UN COLOSSE AUX DOIGTS DE VELOURS ET AU MENTAL D’ACIER

Nichola Angelich met ses moyens phénoménaux au service de l'expression musicale et non de la seule virtuosité pianistique.

Nicholas Angelich a beaucoup joué Liszt et signé une version remarquée de ses Années de pèlerinage (Mirare, 2003). La Sonate attendait. On sait qu’elle éprouve la technique de l’interprète (quelle oeuvre pourrait cependant inquiéter un tel pianiste ?) mais l’oblige surtout à se dévoiler : rappelons que Liszt a systématiquement refusé de la faire travailler à ses élèves, la jugeant trop personnelle. Comme attendu, Angelich impressionne par son assurance digitale (la fluidité inouïe des arpèges, notamment) et sa maîtrise mentale. Il domine tous les paramètres, dynamiques, chromatiques et, plus encore, architecturaux de la partition dont il présente une conception entièrement organique, offrant un parcours sonore sans baisse de tension.

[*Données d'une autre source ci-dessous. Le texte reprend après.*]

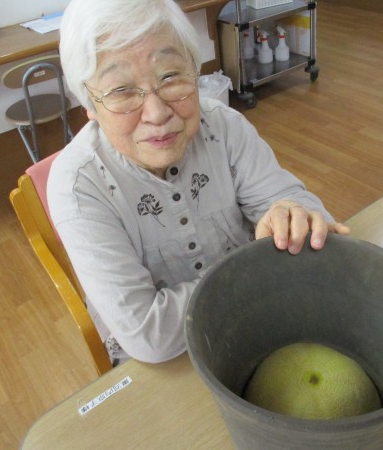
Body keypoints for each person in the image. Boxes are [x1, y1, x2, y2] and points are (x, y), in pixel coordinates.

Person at [48, 0, 350, 365]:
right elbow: (150, 335)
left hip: (258, 321)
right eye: (122, 91)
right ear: (90, 107)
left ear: (195, 73)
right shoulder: (78, 186)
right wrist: (265, 270)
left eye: (170, 77)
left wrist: (296, 216)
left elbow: (297, 207)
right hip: (166, 367)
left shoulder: (223, 126)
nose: (157, 113)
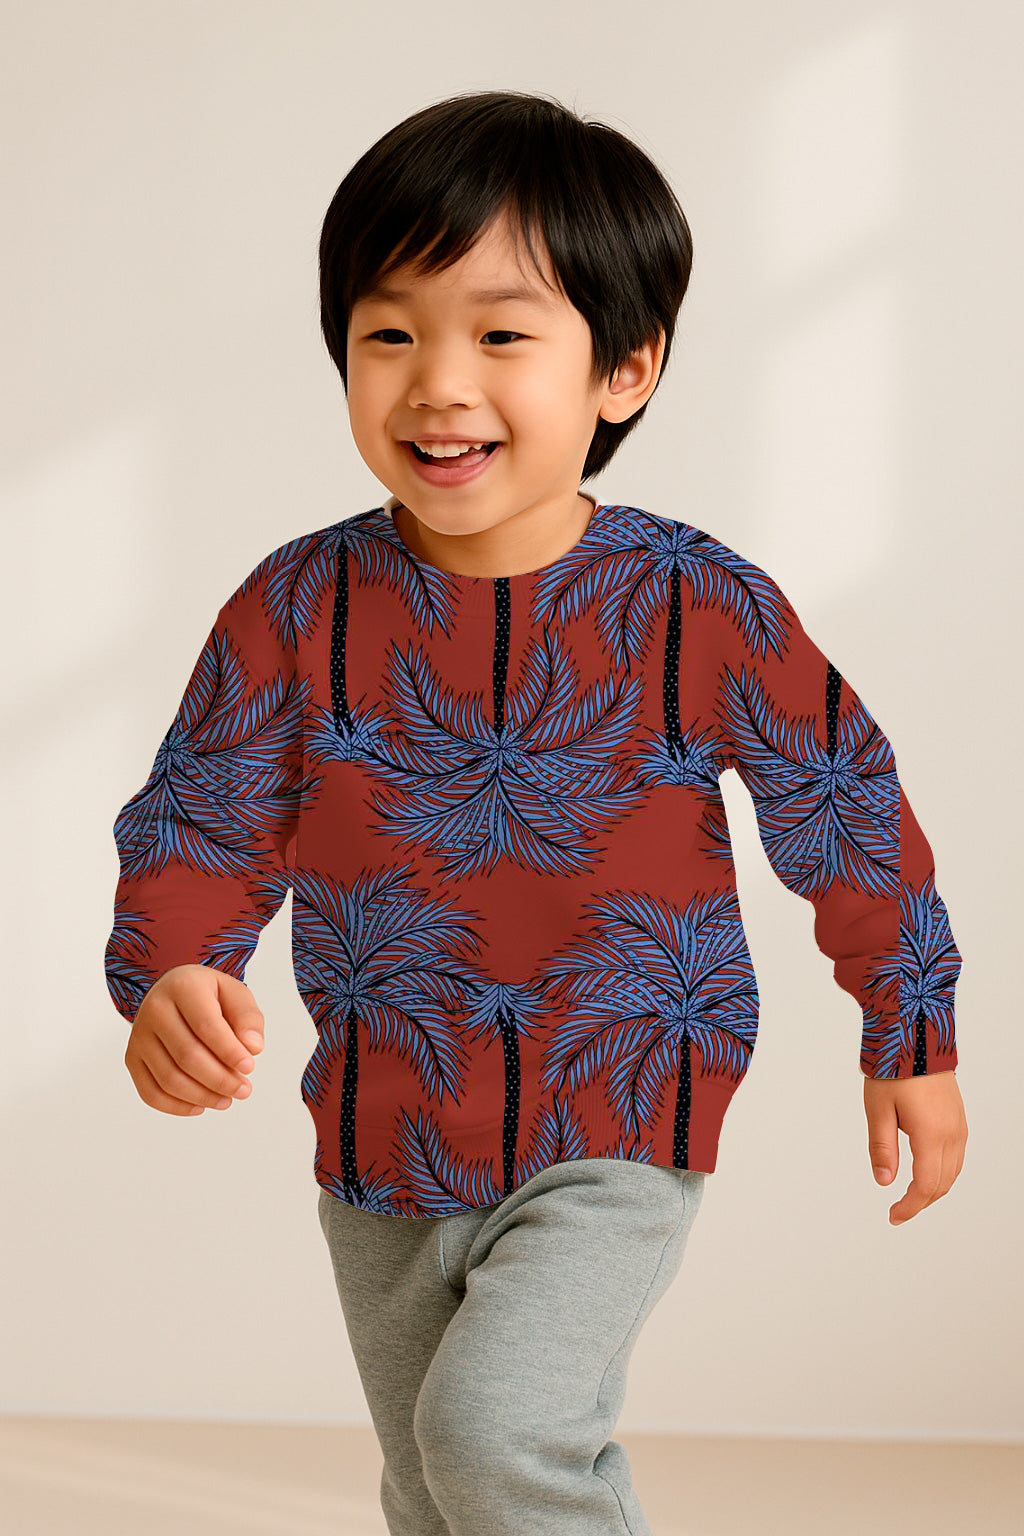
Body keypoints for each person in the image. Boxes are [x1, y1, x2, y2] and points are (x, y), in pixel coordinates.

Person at [103, 89, 968, 1536]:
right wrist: (173, 970)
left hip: (619, 1106)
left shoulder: (697, 604)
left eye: (502, 335)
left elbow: (844, 800)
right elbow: (203, 816)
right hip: (381, 1129)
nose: (438, 383)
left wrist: (912, 1025)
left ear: (624, 369)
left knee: (496, 1436)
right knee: (432, 1484)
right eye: (390, 335)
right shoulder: (297, 606)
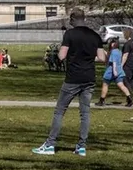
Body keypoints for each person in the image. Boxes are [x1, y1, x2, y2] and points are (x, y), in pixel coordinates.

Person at [32, 9, 106, 157]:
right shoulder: (94, 35)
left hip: (73, 78)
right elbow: (102, 58)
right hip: (89, 78)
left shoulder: (70, 34)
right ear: (84, 19)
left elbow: (61, 56)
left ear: (72, 19)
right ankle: (81, 146)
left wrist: (64, 50)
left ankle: (50, 144)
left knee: (60, 111)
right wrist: (88, 59)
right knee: (85, 113)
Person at [95, 40, 133, 107]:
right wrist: (103, 51)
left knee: (105, 85)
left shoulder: (113, 52)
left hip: (111, 71)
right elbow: (111, 57)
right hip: (119, 71)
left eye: (113, 43)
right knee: (121, 85)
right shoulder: (119, 51)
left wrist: (114, 71)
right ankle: (129, 98)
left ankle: (101, 100)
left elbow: (114, 62)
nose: (112, 44)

L’échelle de gradation du toucher et de la dynamique semble infinie, capable d’apprécier les plus infimes nuances. À la différence d’Argerich (Deutsche Grammophon, 1971), Zimerman (idem, 1990), Pogorelich (idem, 1991), sans oublier des aînés, tels Cortot (EMI, 1929), Horowitz (Warner, 1932, puis RCA, 1977), Simon Barère (APR, 1947) ou Richter (Decca, 1966) qui ne craignent pas le conflit et ses fracas, Angelich semble vouloir le désamorcer en intimidant l’adversaire par la puissance de ses moyens. Cette politique de la dissuasion s’impose par un geste ample, des tempos retenus et un son d’une rare plénitude. À cette sonate, dédiée par Liszt à Schumann, répondent les Kreisleriana. Au tout organique du premier succède le morcellement d’un cycle de pièces brèves du second. La musique est certes habitée d’un tout autre esprit mais le pianiste semble la considérer dans le prolongement de la sonate et veut la soumettre à sa propre règle. Il livre alors une lutte fantastique, acharnée, singulière, passionnante. Les deux études de Chopin, régal d’élégance et d’intelligence musicale, concluent ce récital d’une intensité peu commune.